GROUNDVIEW: Popular, maybe necessary, but deploying the army in townships resurrects terrible memories

We hope that it will be a temporary and effective measure; the verdict is out

Photo of military vehicles

SANDF vehicles patrol the Cape Flats. Photo: Ashraf Hendricks

By GroundUp Editors

19 July 2019

The apartheid government used the army to crush resistance in townships in the 1980s. Together with the police they dished out arbitrary “justice” and committed numerous atrocities. South Africans are rightfully weary of the military being used for law enforcement.

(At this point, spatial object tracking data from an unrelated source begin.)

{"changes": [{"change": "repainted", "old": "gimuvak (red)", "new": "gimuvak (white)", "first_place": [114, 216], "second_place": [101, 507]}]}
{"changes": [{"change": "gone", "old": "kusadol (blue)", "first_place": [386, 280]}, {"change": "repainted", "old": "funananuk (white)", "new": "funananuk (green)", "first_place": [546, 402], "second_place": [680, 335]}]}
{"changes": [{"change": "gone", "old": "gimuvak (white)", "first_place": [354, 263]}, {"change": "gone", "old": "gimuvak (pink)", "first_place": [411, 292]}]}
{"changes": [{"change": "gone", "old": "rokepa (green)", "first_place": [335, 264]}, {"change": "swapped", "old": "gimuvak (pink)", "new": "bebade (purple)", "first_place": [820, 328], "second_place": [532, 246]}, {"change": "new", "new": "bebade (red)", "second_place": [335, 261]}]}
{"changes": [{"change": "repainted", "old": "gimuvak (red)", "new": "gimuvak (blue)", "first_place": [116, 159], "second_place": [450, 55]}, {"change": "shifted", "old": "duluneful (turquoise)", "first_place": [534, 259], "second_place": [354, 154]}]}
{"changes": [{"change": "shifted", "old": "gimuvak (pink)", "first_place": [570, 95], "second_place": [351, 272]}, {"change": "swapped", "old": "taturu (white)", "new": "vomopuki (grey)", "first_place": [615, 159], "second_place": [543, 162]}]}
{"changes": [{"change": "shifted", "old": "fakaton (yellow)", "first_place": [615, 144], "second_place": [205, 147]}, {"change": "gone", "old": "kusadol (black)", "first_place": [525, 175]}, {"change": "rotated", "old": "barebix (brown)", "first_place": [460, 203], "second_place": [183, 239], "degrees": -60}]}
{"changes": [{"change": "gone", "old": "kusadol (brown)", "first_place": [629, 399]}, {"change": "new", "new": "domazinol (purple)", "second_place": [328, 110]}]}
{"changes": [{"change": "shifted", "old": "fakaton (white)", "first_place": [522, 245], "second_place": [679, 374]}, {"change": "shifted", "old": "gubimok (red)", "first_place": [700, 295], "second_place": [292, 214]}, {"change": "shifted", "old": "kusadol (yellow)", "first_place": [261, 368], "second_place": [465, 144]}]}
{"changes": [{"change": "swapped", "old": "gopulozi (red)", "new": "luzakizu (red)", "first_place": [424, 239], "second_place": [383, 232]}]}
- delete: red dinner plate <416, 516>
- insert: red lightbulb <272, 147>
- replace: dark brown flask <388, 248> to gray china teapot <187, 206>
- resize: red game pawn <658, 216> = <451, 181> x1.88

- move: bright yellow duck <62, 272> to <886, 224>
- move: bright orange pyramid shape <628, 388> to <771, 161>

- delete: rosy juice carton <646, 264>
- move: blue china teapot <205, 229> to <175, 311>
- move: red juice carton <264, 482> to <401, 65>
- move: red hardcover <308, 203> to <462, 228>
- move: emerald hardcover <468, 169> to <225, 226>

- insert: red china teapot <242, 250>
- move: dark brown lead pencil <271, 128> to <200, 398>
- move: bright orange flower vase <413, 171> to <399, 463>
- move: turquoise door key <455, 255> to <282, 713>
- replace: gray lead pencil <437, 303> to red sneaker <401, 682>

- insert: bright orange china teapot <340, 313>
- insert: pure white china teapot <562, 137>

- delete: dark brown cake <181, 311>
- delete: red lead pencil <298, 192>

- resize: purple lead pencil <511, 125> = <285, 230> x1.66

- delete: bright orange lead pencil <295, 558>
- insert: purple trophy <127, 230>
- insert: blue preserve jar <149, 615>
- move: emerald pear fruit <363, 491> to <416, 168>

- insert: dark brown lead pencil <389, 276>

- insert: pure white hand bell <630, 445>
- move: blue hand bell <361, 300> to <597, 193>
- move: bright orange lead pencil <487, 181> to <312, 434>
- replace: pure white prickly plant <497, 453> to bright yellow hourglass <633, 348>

But violence on the Cape Flats is extreme. In 2018 Cape Town had 2,868 homicides, an estimated murder rate of 66 per 100,000, apparently the 11th highest in the world of cities that record this kind of statistic. (Many more cities, such as those in a state of war or with poorly resourced statistical bureaus, are unable to record homicide statistics accurately, and some are more dangerous than Cape Town. But this is cold comfort, especially to the residents of Nyanga, Manenberg and Hanover Park.)

The police, severely under-resourced, appear almost powerless to stem gang-related murders. This is why Cape Flats residents, who describe themselves as hostages and who live in fear, welcomed the deployment of the SANDF on Thursday. Under apartheid the army was not welcome, and this is a different army as President Ramaphosa has emphasised. But armies are dangerous and not meant to be used to do the job of the police.

It’s too easy to criticise the SANDF deployment if one lives in a safer suburb (although very few suburbs in Cape Town are safe compared to most of the world). We hope that it will be a temporary and effective measure; the verdict is out.

The fact that it has come to this is a failure of our society. It’s hard to articulate the causes of this failure. Why homicide rates are high here and low there, or go up and down, is a much studied but contested area of research.

Nevertheless, we suspect a combination of factors have created this situation: poor policing; absurdly slow court systems; prisons that turn people into worse criminals by the time they leave than when they came in; the breakdown of community and family life in part because of economic hardship, especially unemployment; a lack of extramural facilities for youths; the popularity of hard drugs among many young people trying to cope with their difficult circumstances; and numerous gangs that are able to sell drugs to buy illegal firearms, sometimes from corrupt police officers.

Unless these problems improve we may find that sending in the army becomes normal. It should never come to that.